Я проснулся, озадаченно вслушался в сонное дыхание Акили. Палатку заливал не отбрасывающий тени, словно в полдень, зеленовато-голубой свет. Я поднял глаза: над головой висел лунный диск – на потолочную ткань легло чуть размытое по краям белое световое пятно.

В голове роились мысли. Акили встречал(а) меня в аэропорту. Лучший момент, чтобы заразить меня биоинженерной холерой, зная, что я принесу инфекцию Мосале.

А когда вышла осечка, дал(а) мне противоядие – чтобы завоевать доверие, в надежде использовать меня еще раз… А потом нас похитили ничего не подозревающие умеренные, и необходимость в новых попытках нанести удар Мосале отпала.

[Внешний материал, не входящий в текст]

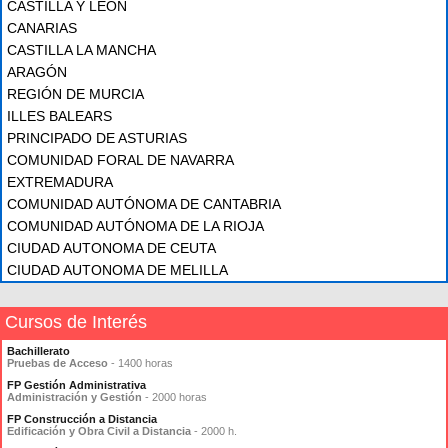
CASTILLA Y LEÓN
CANARIAS
CASTILLA LA MANCHA
ARAGÓN
REGIÓN DE MURCIA
ILLES BALEARS
PRINCIPADO DE ASTURIAS
COMUNIDAD FORAL DE NAVARRA
EXTREMADURA
COMUNIDAD AUTÓNOMA DE CANTABRIA
COMUNIDAD AUTÓNOMA DE LA RIOJA
CIUDAD AUTONOMA DE CEUTA
CIUDAD AUTONOMA DE MELILLA
Cursos de Interés
Bachillerato
Pruebas de Acceso
- 1400 horas
FP Gestión Administrativa
Administración y Gestión
- 2000 horas
FP Construcción a Distancia
Edificación y Obra Civil a Distancia
- 2000 h.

Чистая паранойя! Я закрыл глаза. Зачем экстремисту делать вид, будто он верит в информационную чуму? А если на самом деле верит, зачем убивать Буццо, когда уже доказано, что момент «Алеф» неотвратим? Так или иначе, теперь, когда Мосала в Кейптауне, и работа – с ее участием или без – продолжается, что пользы во мне экстремистам?

Выбравшись из объятий, я вылез из спального мешка. Пока я одевался, Акили приоткрыл(а) глаза и сонно пробубнил(а):

– Уборная – ярко-красная палатка. Ни с чем не спутаешь.